Geely gets in gear
Automaker hopes to attract technology-savvy motorists in the world’s major megacities
Chinese automaker Geely launches a new brand of car in Berlin in a drive to capture the midrange market.
Chinese automaker Geely launched a new brand of car— Lynk & Co —on Thursday in Berlin in its drive to seize the midrange market.
The medium-sized, techladen SUV was developed by Geely’s China Euro Vehicle Technology R&D center in Gothenburg, Sweden.
Li Shufu, chairman and founder of Geely, said that the new brand merges safety and high quality with modern technology, embodying the response from the traditional automaker to the challenges of internet companies.
Li stressed the strong research and development ties between Geely and Volvo, a company it acquired six years ago, led to the new product.

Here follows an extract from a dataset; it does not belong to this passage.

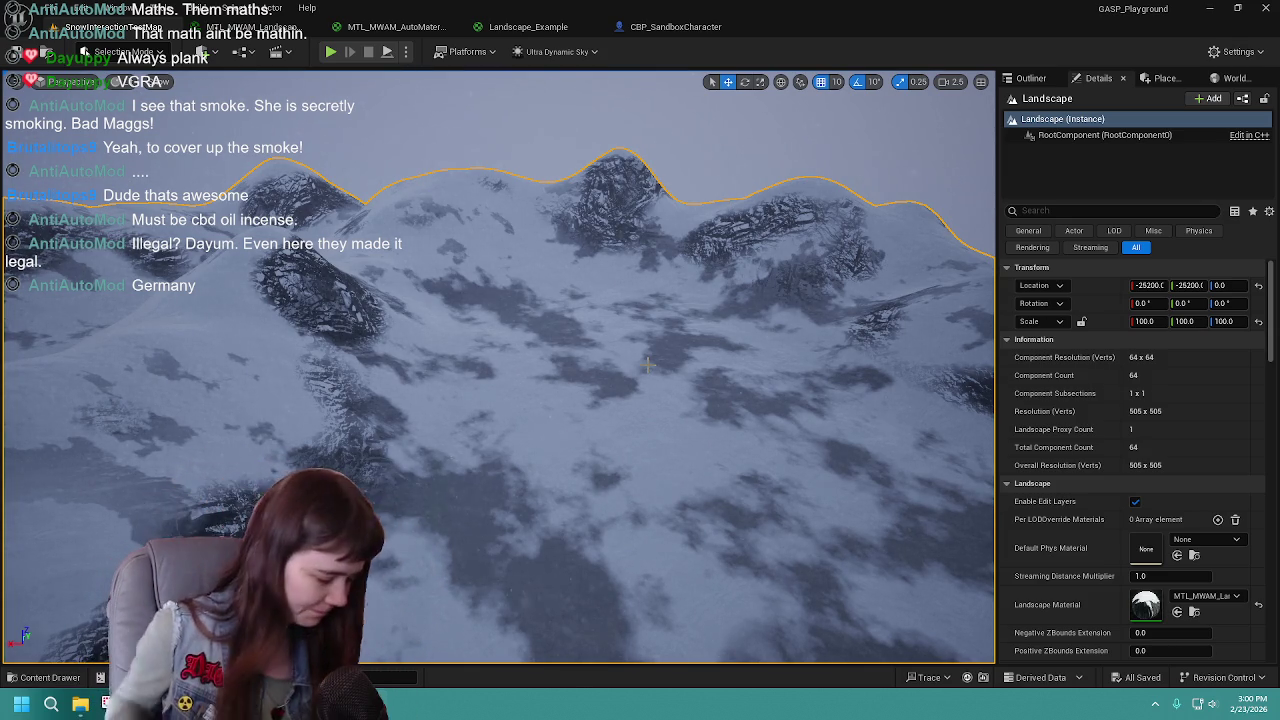
right_click(580, 470)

The R&D center in Sweden has grown from nothing to more than 1,000 employees and consultants in just three years.
The design of the new Lynk & Co auto is distinct from concept cars, and has a modern European look.

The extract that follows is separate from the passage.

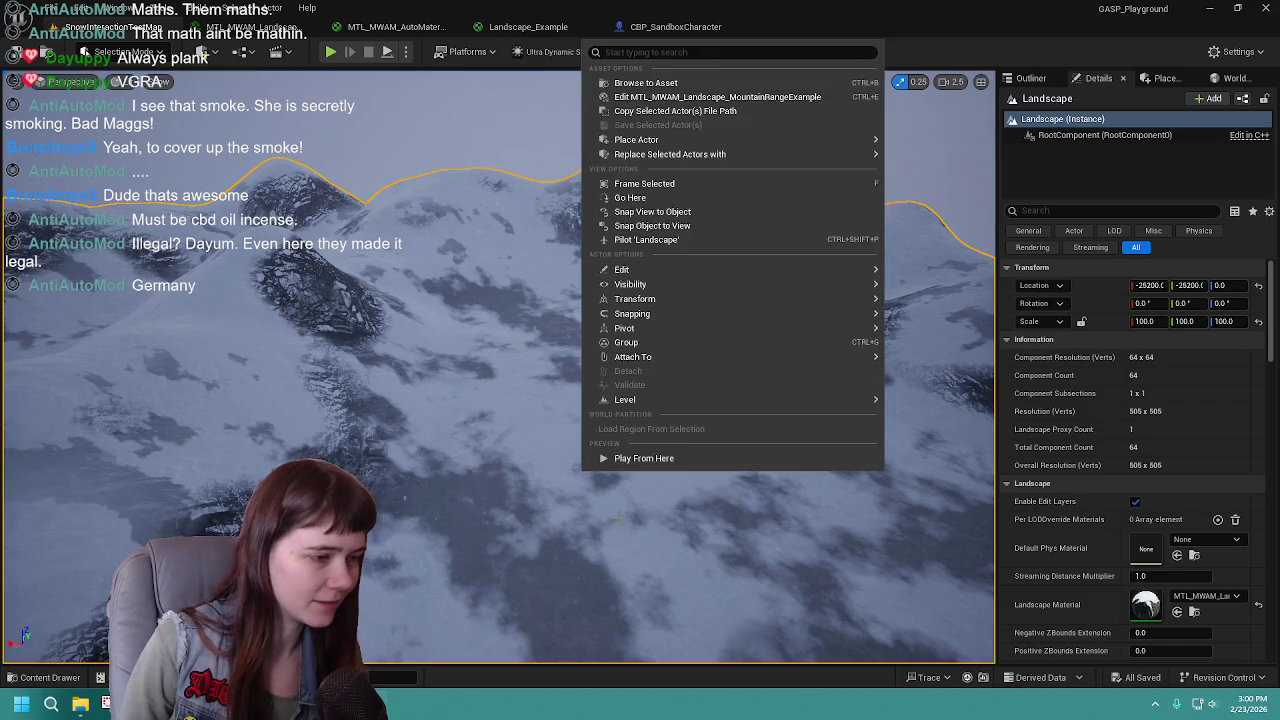
left_click(660, 458)
left_click(652, 476)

“This car points toward the future,” said Peter Horbury, Geely’s executive vice-president of design. “It shows the design language is versatile and flexible.”
Horbury said the car has a personality with both European and Chinese characteristics.
The brand targets techsavvy drivers, especially young people in megacities such as Beijing, Shanghai, New York and London.
Andreas Nilsson, Geely’s head of design, said: “Our car needed to stand out from the crowd and appeal to a global audience. Our interior design reflects this and feels familiar in the context of new technology.”
The makers say the car offers an entirely new way to own and use avehicle. Registered owners will be able to rent out their car to others using the Lynk & Co app and a shareable digital key, said Alain Visser, senior vice-president at Lynk & Co.
The first vehicle will make its debut in China in 2017, and will launch in Europe and the US in 2018.
Analysts say the brand is likely to be less luxurious than Volvo, but higher rated than Geely, and will go headto-head with Volkswagen, Toyota, Ford and Hyundai.
Michael D Dunne, president of Dunne Automotive, an investment advisory company, said: “It combines Chinese financial and manufacturing efficiency with an international team of designers and engineers. It will compete with mainstream products.”
But the road ahead for any new brand of auto could be bumpy.
Namrita Chow, principal analyst at IHS Automotive, a global information company, said the performance of the brand will depend on its price.
“One of the challenges will come from China’s local producers” because many of them have also done well with R&D and sales in recent years, Chow said.
Geely saw sales of its feature-packed cars grow for 16 consecutive months to September.